Nach allem bedarf es auch keiner wei­te­ren Auf­klä­rung des Sach­ver­halts sei­tens des Gerichts durch Ein­ho­lung eines zusätz­li­chen Gut­ach­tens. Es liegen bereits meh­re­re privat- und amts­ärzt­li­che Gut­ach­ten und Stel­lung­nah­men zum Gesund­heits­zu­stand des Klä­gers vor, die hin­sicht­lich der Dia­gno­se hin­rei­chend aus­sa­ge­kräf­tig sind und im Wesent­li­chen über­ein­stim­men (vgl. § 98 VwGO i.V.m. § 412 Abs. 1 ZPO).

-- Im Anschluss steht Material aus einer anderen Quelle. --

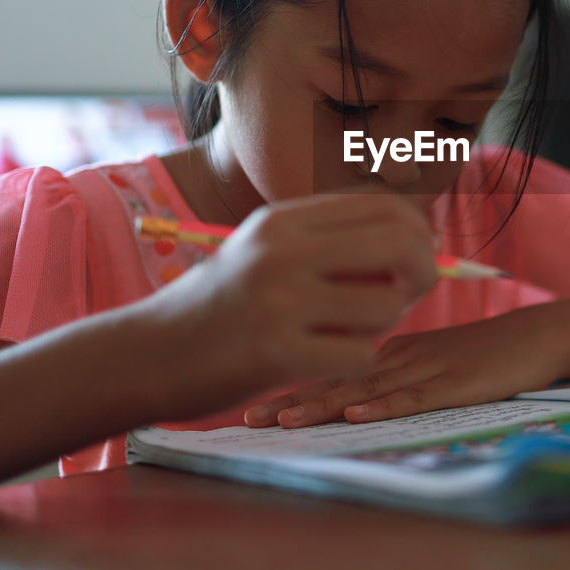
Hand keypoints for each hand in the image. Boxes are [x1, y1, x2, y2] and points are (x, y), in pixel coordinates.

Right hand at [133, 192, 437, 420]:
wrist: (146, 354)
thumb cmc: (218, 305)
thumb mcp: (263, 250)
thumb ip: (327, 241)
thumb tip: (415, 246)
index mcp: (284, 220)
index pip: (385, 208)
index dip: (419, 235)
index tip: (417, 260)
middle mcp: (283, 251)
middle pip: (400, 245)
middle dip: (423, 272)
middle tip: (408, 296)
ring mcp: (280, 300)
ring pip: (387, 305)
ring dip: (382, 326)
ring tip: (346, 332)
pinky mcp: (277, 352)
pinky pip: (361, 355)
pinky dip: (356, 361)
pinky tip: (324, 359)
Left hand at [243, 305, 569, 427]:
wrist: (536, 336)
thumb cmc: (483, 350)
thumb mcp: (431, 355)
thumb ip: (394, 369)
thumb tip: (352, 395)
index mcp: (390, 349)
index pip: (330, 367)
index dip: (289, 384)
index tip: (248, 402)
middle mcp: (399, 356)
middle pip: (337, 379)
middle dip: (290, 400)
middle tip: (247, 418)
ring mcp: (426, 368)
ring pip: (366, 389)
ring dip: (323, 405)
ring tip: (284, 420)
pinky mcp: (455, 383)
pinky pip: (415, 397)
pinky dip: (384, 406)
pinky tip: (358, 413)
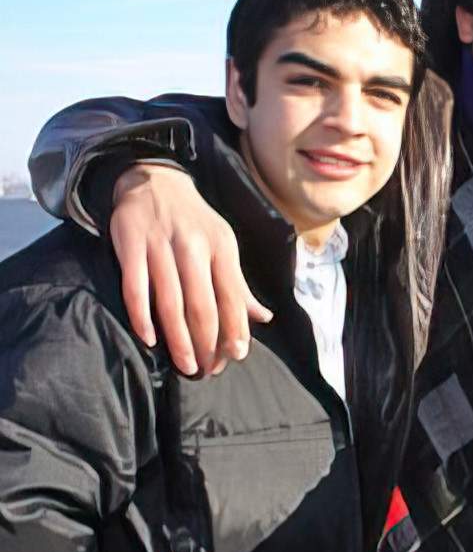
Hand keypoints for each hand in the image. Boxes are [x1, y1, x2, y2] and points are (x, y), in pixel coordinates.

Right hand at [112, 163, 271, 375]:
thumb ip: (238, 284)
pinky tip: (149, 339)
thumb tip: (263, 317)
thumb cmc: (194, 222)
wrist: (154, 181)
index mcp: (222, 248)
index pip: (232, 296)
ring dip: (178, 339)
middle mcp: (194, 247)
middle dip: (208, 343)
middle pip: (203, 305)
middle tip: (207, 370)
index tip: (236, 356)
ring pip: (171, 302)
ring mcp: (160, 246)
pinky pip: (136, 287)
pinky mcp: (130, 244)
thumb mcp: (223, 245)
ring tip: (186, 366)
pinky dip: (142, 316)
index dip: (235, 329)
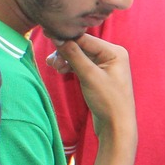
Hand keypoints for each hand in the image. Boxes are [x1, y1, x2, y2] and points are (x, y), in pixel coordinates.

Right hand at [61, 34, 135, 148]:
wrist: (116, 126)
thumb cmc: (108, 101)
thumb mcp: (89, 75)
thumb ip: (74, 55)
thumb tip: (58, 37)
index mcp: (114, 51)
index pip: (85, 38)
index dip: (66, 39)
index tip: (48, 38)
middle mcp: (111, 55)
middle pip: (81, 46)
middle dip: (65, 52)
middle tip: (52, 63)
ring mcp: (105, 65)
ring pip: (79, 56)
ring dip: (65, 59)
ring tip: (55, 67)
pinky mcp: (98, 75)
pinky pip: (81, 65)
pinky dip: (70, 66)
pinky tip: (60, 70)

Die Kos­ten­ent­schei­dung folgt aus § 154 Abs. 1 VwGO.

Die Ent­schei­dung über die vor­läu­fi­ge Voll­streck­bar­keit beruht auf § 167 VwGO i.V.m. §§ 708 Nr. 11, 711 ZPO. Das Gericht lässt die Beru­fung nicht gemäß § 124 a Abs. 1 Satz 1 VwGO zu, weil es die Vor­aus­set­zun­gen des § 124 Abs. 2 Nr. 3 und 4 VwGO nicht für gege­ben erach­tet.